• [Exercise requirements]:
The listing beneath should be written out in full, exactly as shown.
[Data section — start]
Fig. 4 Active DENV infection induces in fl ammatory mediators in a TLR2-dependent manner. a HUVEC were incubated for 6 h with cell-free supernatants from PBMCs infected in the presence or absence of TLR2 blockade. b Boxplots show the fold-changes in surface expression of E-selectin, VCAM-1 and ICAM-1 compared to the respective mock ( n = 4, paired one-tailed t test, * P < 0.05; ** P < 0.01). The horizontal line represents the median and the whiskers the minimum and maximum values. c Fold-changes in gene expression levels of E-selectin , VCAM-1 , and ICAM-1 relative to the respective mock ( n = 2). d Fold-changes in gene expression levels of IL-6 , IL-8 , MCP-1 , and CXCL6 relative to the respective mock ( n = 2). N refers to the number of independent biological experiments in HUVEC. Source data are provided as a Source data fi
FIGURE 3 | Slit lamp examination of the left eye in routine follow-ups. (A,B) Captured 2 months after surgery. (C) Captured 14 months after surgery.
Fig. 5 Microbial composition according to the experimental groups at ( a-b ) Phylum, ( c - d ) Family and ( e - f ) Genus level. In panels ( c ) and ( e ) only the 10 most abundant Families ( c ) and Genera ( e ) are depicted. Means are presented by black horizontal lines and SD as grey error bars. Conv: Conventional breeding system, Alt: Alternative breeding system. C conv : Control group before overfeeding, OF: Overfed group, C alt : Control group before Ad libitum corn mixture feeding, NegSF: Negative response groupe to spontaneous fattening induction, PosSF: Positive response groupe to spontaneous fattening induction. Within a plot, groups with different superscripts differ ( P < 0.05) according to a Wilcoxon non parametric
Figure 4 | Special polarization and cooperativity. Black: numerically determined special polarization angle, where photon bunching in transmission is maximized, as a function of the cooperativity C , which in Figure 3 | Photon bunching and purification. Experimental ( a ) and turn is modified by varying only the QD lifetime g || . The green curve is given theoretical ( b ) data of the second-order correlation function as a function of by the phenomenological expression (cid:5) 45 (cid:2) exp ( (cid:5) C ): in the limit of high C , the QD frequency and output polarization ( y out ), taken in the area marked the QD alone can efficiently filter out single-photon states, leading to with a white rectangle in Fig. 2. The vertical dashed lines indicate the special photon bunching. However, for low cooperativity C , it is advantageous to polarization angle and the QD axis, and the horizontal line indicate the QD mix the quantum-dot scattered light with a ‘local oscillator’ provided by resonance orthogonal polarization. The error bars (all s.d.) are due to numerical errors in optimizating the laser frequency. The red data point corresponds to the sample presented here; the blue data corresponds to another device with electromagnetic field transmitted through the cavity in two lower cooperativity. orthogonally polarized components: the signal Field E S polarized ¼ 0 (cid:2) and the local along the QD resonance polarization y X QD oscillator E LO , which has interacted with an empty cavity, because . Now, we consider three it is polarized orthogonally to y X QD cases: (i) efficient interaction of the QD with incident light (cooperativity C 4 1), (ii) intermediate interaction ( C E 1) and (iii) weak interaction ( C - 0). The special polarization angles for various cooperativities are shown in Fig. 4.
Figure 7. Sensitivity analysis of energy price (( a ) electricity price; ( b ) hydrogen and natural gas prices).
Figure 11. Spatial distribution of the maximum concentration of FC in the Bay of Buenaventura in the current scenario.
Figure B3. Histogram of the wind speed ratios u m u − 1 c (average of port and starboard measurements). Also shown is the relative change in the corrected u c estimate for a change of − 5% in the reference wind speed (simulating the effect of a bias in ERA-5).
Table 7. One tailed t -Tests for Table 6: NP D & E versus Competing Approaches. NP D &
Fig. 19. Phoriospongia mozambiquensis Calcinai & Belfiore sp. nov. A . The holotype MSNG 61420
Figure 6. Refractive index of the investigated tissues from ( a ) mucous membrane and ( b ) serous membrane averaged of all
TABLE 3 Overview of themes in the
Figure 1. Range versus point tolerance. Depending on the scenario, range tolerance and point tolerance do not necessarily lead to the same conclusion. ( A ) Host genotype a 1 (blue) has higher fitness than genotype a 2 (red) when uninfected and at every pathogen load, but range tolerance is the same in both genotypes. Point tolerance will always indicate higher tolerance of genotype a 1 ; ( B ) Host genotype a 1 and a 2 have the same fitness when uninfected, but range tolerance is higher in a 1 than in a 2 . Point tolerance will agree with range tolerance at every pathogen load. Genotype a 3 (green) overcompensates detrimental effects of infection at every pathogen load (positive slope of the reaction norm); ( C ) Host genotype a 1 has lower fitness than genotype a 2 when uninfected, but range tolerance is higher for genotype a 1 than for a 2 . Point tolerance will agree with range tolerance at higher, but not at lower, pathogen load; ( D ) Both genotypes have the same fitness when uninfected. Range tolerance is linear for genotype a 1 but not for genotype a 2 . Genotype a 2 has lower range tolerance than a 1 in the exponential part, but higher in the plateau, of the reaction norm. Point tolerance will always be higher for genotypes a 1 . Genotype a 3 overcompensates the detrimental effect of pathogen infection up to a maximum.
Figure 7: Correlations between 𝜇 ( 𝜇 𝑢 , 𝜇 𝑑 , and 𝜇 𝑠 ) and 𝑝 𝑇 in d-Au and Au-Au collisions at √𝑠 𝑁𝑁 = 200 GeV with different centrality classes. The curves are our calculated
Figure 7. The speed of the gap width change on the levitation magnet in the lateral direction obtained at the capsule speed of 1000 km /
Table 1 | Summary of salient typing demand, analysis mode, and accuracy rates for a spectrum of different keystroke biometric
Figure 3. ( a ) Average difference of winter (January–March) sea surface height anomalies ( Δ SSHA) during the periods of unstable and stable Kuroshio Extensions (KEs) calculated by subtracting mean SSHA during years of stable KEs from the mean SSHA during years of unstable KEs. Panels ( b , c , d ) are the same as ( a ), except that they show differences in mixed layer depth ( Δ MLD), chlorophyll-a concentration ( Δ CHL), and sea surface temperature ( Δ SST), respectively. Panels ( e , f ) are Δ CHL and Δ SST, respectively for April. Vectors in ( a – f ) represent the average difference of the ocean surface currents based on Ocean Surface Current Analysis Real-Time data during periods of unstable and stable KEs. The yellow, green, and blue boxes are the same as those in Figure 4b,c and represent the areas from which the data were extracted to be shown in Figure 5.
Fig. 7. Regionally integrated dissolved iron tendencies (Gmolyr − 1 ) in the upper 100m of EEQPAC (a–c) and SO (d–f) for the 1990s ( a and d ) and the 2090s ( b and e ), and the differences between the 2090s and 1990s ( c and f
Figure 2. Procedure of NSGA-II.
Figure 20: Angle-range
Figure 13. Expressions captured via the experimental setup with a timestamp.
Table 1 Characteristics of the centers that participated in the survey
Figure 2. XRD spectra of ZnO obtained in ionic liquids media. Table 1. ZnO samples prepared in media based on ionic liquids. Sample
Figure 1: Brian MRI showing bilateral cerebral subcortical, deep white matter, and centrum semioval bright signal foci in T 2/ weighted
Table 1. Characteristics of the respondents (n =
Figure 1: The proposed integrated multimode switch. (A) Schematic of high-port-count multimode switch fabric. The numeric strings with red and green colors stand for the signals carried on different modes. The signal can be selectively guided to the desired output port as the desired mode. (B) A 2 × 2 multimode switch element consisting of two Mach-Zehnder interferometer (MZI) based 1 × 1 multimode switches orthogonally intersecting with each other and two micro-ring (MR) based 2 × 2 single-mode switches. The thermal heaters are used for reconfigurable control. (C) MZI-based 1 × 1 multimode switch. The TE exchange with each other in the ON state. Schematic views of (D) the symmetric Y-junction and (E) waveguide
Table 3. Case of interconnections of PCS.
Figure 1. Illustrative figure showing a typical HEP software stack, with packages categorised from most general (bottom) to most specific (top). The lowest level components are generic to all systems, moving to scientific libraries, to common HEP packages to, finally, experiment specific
[Data section — finish]
• [Exercise output]:
Fig. 4 Active DENV infection induces in fl ammatory mediators in a TLR2-dependent manner. a HUVEC were incubated for 6 h with cell-free supernatants from PBMCs infected in the presence or absence of TLR2 blockade. b Boxplots show the fold-changes in surface expression of E-selectin, VCAM-1 and ICAM-1 compared to the respective mock ( n = 4, paired one-tailed t test, * P < 0.05; ** P < 0.01). The horizontal line represents the median and the whiskers the minimum and maximum values. c Fold-changes in gene expression levels of E-selectin , VCAM-1 , and ICAM-1 relative to the respective mock ( n = 2). d Fold-changes in gene expression levels of IL-6 , IL-8 , MCP-1 , and CXCL6 relative to the respective mock ( n = 2). N refers to the number of independent biological experiments in HUVEC. Source data are provided as a Source data fi
FIGURE 3 | Slit lamp examination of the left eye in routine follow-ups. (A,B) Captured 2 months after surgery. (C) Captured 14 months after surgery.
Fig. 5 Microbial composition according to the experimental groups at ( a-b ) Phylum, ( c - d ) Family and ( e - f ) Genus level. In panels ( c ) and ( e ) only the 10 most abundant Families ( c ) and Genera ( e ) are depicted. Means are presented by black horizontal lines and SD as grey error bars. Conv: Conventional breeding system, Alt: Alternative breeding system. C conv : Control group before overfeeding, OF: Overfed group, C alt : Control group before Ad libitum corn mixture feeding, NegSF: Negative response groupe to spontaneous fattening induction, PosSF: Positive response groupe to spontaneous fattening induction. Within a plot, groups with different superscripts differ ( P < 0.05) according to a Wilcoxon non parametric
Figure 4 | Special polarization and cooperativity. Black: numerically determined special polarization angle, where photon bunching in transmission is maximized, as a function of the cooperativity C , which in Figure 3 | Photon bunching and purification. Experimental ( a ) and turn is modified by varying only the QD lifetime g || . The green curve is given theoretical ( b ) data of the second-order correlation function as a function of by the phenomenological expression (cid:5) 45 (cid:2) exp ( (cid:5) C ): in the limit of high C , the QD frequency and output polarization ( y out ), taken in the area marked the QD alone can efficiently filter out single-photon states, leading to with a white rectangle in Fig. 2. The vertical dashed lines indicate the special photon bunching. However, for low cooperativity C , it is advantageous to polarization angle and the QD axis, and the horizontal line indicate the QD mix the quantum-dot scattered light with a ‘local oscillator’ provided by resonance orthogonal polarization. The error bars (all s.d.) are due to numerical errors in optimizating the laser frequency. The red data point corresponds to the sample presented here; the blue data corresponds to another device with electromagnetic field transmitted through the cavity in two lower cooperativity. orthogonally polarized components: the signal Field E S polarized ¼ 0 (cid:2) and the local along the QD resonance polarization y X QD oscillator E LO , which has interacted with an empty cavity, because . Now, we consider three it is polarized orthogonally to y X QD cases: (i) efficient interaction of the QD with incident light (cooperativity C 4 1), (ii) intermediate interaction ( C E 1) and (iii) weak interaction ( C - 0). The special polarization angles for various cooperativities are shown in Fig. 4.
Figure 7. Sensitivity analysis of energy price (( a ) electricity price; ( b ) hydrogen and natural gas prices).
Figure 11. Spatial distribution of the maximum concentration of FC in the Bay of Buenaventura in the current scenario.
Figure B3. Histogram of the wind speed ratios u m u − 1 c (average of port and starboard measurements). Also shown is the relative change in the corrected u c estimate for a change of − 5% in the reference wind speed (simulating the effect of a bias in ERA-5).
Table 7. One tailed t -Tests for Table 6: NP D & E versus Competing Approaches. NP D &
Fig. 19. Phoriospongia mozambiquensis Calcinai & Belfiore sp. nov. A . The holotype MSNG 61420
Figure 6. Refractive index of the investigated tissues from ( a ) mucous membrane and ( b ) serous membrane averaged of all
TABLE 3 Overview of themes in the
Figure 1. Range versus point tolerance. Depending on the scenario, range tolerance and point tolerance do not necessarily lead to the same conclusion. ( A ) Host genotype a 1 (blue) has higher fitness than genotype a 2 (red) when uninfected and at every pathogen load, but range tolerance is the same in both genotypes. Point tolerance will always indicate higher tolerance of genotype a 1 ; ( B ) Host genotype a 1 and a 2 have the same fitness when uninfected, but range tolerance is higher in a 1 than in a 2 . Point tolerance will agree with range tolerance at every pathogen load. Genotype a 3 (green) overcompensates detrimental effects of infection at every pathogen load (positive slope of the reaction norm); ( C ) Host genotype a 1 has lower fitness than genotype a 2 when uninfected, but range tolerance is higher for genotype a 1 than for a 2 . Point tolerance will agree with range tolerance at higher, but not at lower, pathogen load; ( D ) Both genotypes have the same fitness when uninfected. Range tolerance is linear for genotype a 1 but not for genotype a 2 . Genotype a 2 has lower range tolerance than a 1 in the exponential part, but higher in the plateau, of the reaction norm. Point tolerance will always be higher for genotypes a 1 . Genotype a 3 overcompensates the detrimental effect of pathogen infection up to a maximum.
Figure 7: Correlations between 𝜇 ( 𝜇 𝑢 , 𝜇 𝑑 , and 𝜇 𝑠 ) and 𝑝 𝑇 in d-Au and Au-Au collisions at √𝑠 𝑁𝑁 = 200 GeV with different centrality classes. The curves are our calculated
Figure 7. The speed of the gap width change on the levitation magnet in the lateral direction obtained at the capsule speed of 1000 km /
Table 1 | Summary of salient typing demand, analysis mode, and accuracy rates for a spectrum of different keystroke biometric
Figure 3. ( a ) Average difference of winter (January–March) sea surface height anomalies ( Δ SSHA) during the periods of unstable and stable Kuroshio Extensions (KEs) calculated by subtracting mean SSHA during years of stable KEs from the mean SSHA during years of unstable KEs. Panels ( b , c , d ) are the same as ( a ), except that they show differences in mixed layer depth ( Δ MLD), chlorophyll-a concentration ( Δ CHL), and sea surface temperature ( Δ SST), respectively. Panels ( e , f ) are Δ CHL and Δ SST, respectively for April. Vectors in ( a – f ) represent the average difference of the ocean surface currents based on Ocean Surface Current Analysis Real-Time data during periods of unstable and stable KEs. The yellow, green, and blue boxes are the same as those in Figure 4b,c and represent the areas from which the data were extracted to be shown in Figure 5.
Fig. 7. Regionally integrated dissolved iron tendencies (Gmolyr − 1 ) in the upper 100m of EEQPAC (a–c) and SO (d–f) for the 1990s ( a and d ) and the 2090s ( b and e ), and the differences between the 2090s and 1990s ( c and f
Figure 2. Procedure of NSGA-II.
Figure 20: Angle-range
Figure 13. Expressions captured via the experimental setup with a timestamp.
Table 1 Characteristics of the centers that participated in the survey
Figure 2. XRD spectra of ZnO obtained in ionic liquids media. Table 1. ZnO samples prepared in media based on ionic liquids. Sample
Figure 1: Brian MRI showing bilateral cerebral subcortical, deep white matter, and centrum semioval bright signal foci in T 2/ weighted
Table 1. Characteristics of the respondents (n =
Figure 1: The proposed integrated multimode switch. (A) Schematic of high-port-count multimode switch fabric. The numeric strings with red and green colors stand for the signals carried on different modes. The signal can be selectively guided to the desired output port as the desired mode. (B) A 2 × 2 multimode switch element consisting of two Mach-Zehnder interferometer (MZI) based 1 × 1 multimode switches orthogonally intersecting with each other and two micro-ring (MR) based 2 × 2 single-mode switches. The thermal heaters are used for reconfigurable control. (C) MZI-based 1 × 1 multimode switch. The TE exchange with each other in the ON state. Schematic views of (D) the symmetric Y-junction and (E) waveguide
Table 3. Case of interconnections of PCS.
Figure 1. Illustrative figure showing a typical HEP software stack, with packages categorised from most general (bottom) to most specific (top). The lowest level components are generic to all systems, moving to scientific libraries, to common HEP packages to, finally, experiment specific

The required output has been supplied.